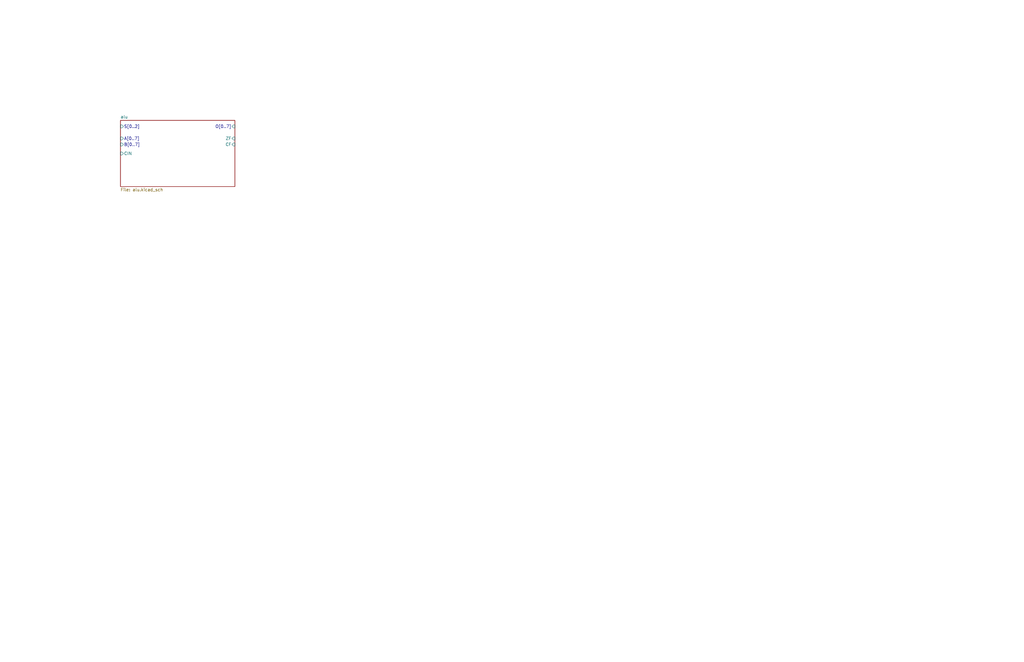
<source format=kicad_sch>
(kicad_sch
	(version 20231120)
	(generator "eeschema")
	(generator_version "8.0")
	(uuid "3621d846-8717-4b69-897a-9ebc73cc447e")
	(paper "B")
	(lib_symbols)
	(sheet
		(at 50.8 50.8)
		(size 48.26 27.94)
		(fields_autoplaced yes)
		(stroke
			(width 0.1524)
			(type solid)
		)
		(fill
			(color 0 0 0 0.0000)
		)
		(uuid "926e1948-5470-45fa-b0ed-e329e7ffcfda")
		(property "Sheetname" "alu"
			(at 50.8 50.0884 0)
			(effects
				(font
					(size 1.27 1.27)
				)
				(justify left bottom)
			)
		)
		(property "Sheetfile" "alu.kicad_sch"
			(at 50.8 79.3246 0)
			(effects
				(font
					(size 1.27 1.27)
				)
				(justify left top)
			)
		)
		(pin "S[0..2]" input
			(at 50.8 53.34 180)
			(effects
				(font
					(size 1.27 1.27)
				)
				(justify left)
			)
			(uuid "103def1e-cca5-4614-89ef-0db6236ec545")
		)
		(pin "A[0..7]" input
			(at 50.8 58.42 180)
			(effects
				(font
					(size 1.27 1.27)
				)
				(justify left)
			)
			(uuid "a4334e4a-881b-42c0-aa99-f5ace03e0276")
		)
		(pin "B[0..7]" input
			(at 50.8 60.96 180)
			(effects
				(font
					(size 1.27 1.27)
				)
				(justify left)
			)
			(uuid "570f559a-feec-45e1-8a64-f4d305dd53de")
		)
		(pin "O[0..7]" input
			(at 99.06 53.34 0)
			(effects
				(font
					(size 1.27 1.27)
				)
				(justify right)
			)
			(uuid "af9b25f1-de6a-453d-8966-405aa34cc156")
		)
		(pin "ZF" input
			(at 99.06 58.42 0)
			(effects
				(font
					(size 1.27 1.27)
				)
				(justify right)
			)
			(uuid "2afaeea3-1fc9-4bf7-ab06-c7e35f7ef595")
		)
		(pin "CIN" input
			(at 50.8 64.77 180)
			(effects
				(font
					(size 1.27 1.27)
				)
				(justify left)
			)
			(uuid "7a99fc51-c474-4f8b-88e5-78b85ff4e473")
		)
		(pin "CF" input
			(at 99.06 60.96 0)
			(effects
				(font
					(size 1.27 1.27)
				)
				(justify right)
			)
			(uuid "9d84e799-ff49-4159-91b8-bfaf2fa3bda4")
		)
		(instances
			(project "wwcpu-pcb"
				(path "/3621d846-8717-4b69-897a-9ebc73cc447e"
					(page "2")
				)
			)
		)
	)
	(sheet_instances
		(path "/"
			(page "1")
		)
	)
)

</source>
= = =
Exercise details
Transcribe everything above exactly. Do not include the pictures.

Your solution
<source format=kicad_sch>
(kicad_sch
	(version 20231120)
	(generator "eeschema")
	(generator_version "8.0")
	(uuid "3621d846-8717-4b69-897a-9ebc73cc447e")
	(paper "B")
	(lib_symbols)
	(sheet
		(at 50.8 50.8)
		(size 48.26 27.94)
		(fields_autoplaced yes)
		(stroke
			(width 0.1524)
			(type solid)
		)
		(fill
			(color 0 0 0 0.0000)
		)
		(uuid "926e1948-5470-45fa-b0ed-e329e7ffcfda")
		(property "Sheetname" "alu"
			(at 50.8 50.0884 0)
			(effects
				(font
					(size 1.27 1.27)
				)
				(justify left bottom)
			)
		)
		(property "Sheetfile" "alu.kicad_sch"
			(at 50.8 79.3246 0)
			(effects
				(font
					(size 1.27 1.27)
				)
				(justify left top)
			)
		)
		(pin "S[0..2]" input
			(at 50.8 53.34 180)
			(effects
				(font
					(size 1.27 1.27)
				)
				(justify left)
			)
			(uuid "103def1e-cca5-4614-89ef-0db6236ec545")
		)
		(pin "A[0..7]" input
			(at 50.8 58.42 180)
			(effects
				(font
					(size 1.27 1.27)
				)
				(justify left)
			)
			(uuid "a4334e4a-881b-42c0-aa99-f5ace03e0276")
		)
		(pin "B[0..7]" input
			(at 50.8 60.96 180)
			(effects
				(font
					(size 1.27 1.27)
				)
				(justify left)
			)
			(uuid "570f559a-feec-45e1-8a64-f4d305dd53de")
		)
		(pin "O[0..7]" input
			(at 99.06 53.34 0)
			(effects
				(font
					(size 1.27 1.27)
				)
				(justify right)
			)
			(uuid "af9b25f1-de6a-453d-8966-405aa34cc156")
		)
		(pin "ZF" input
			(at 99.06 58.42 0)
			(effects
				(font
					(size 1.27 1.27)
				)
				(justify right)
			)
			(uuid "2afaeea3-1fc9-4bf7-ab06-c7e35f7ef595")
		)
		(pin "CIN" input
			(at 50.8 64.77 180)
			(effects
				(font
					(size 1.27 1.27)
				)
				(justify left)
			)
			(uuid "7a99fc51-c474-4f8b-88e5-78b85ff4e473")
		)
		(pin "CF" input
			(at 99.06 60.96 0)
			(effects
				(font
					(size 1.27 1.27)
				)
				(justify right)
			)
			(uuid "9d84e799-ff49-4159-91b8-bfaf2fa3bda4")
		)
		(instances
			(project "wwcpu-pcb"
				(path "/3621d846-8717-4b69-897a-9ebc73cc447e"
					(page "2")
				)
			)
		)
	)
	(sheet_instances
		(path "/"
			(page "1")
		)
	)
)

</source>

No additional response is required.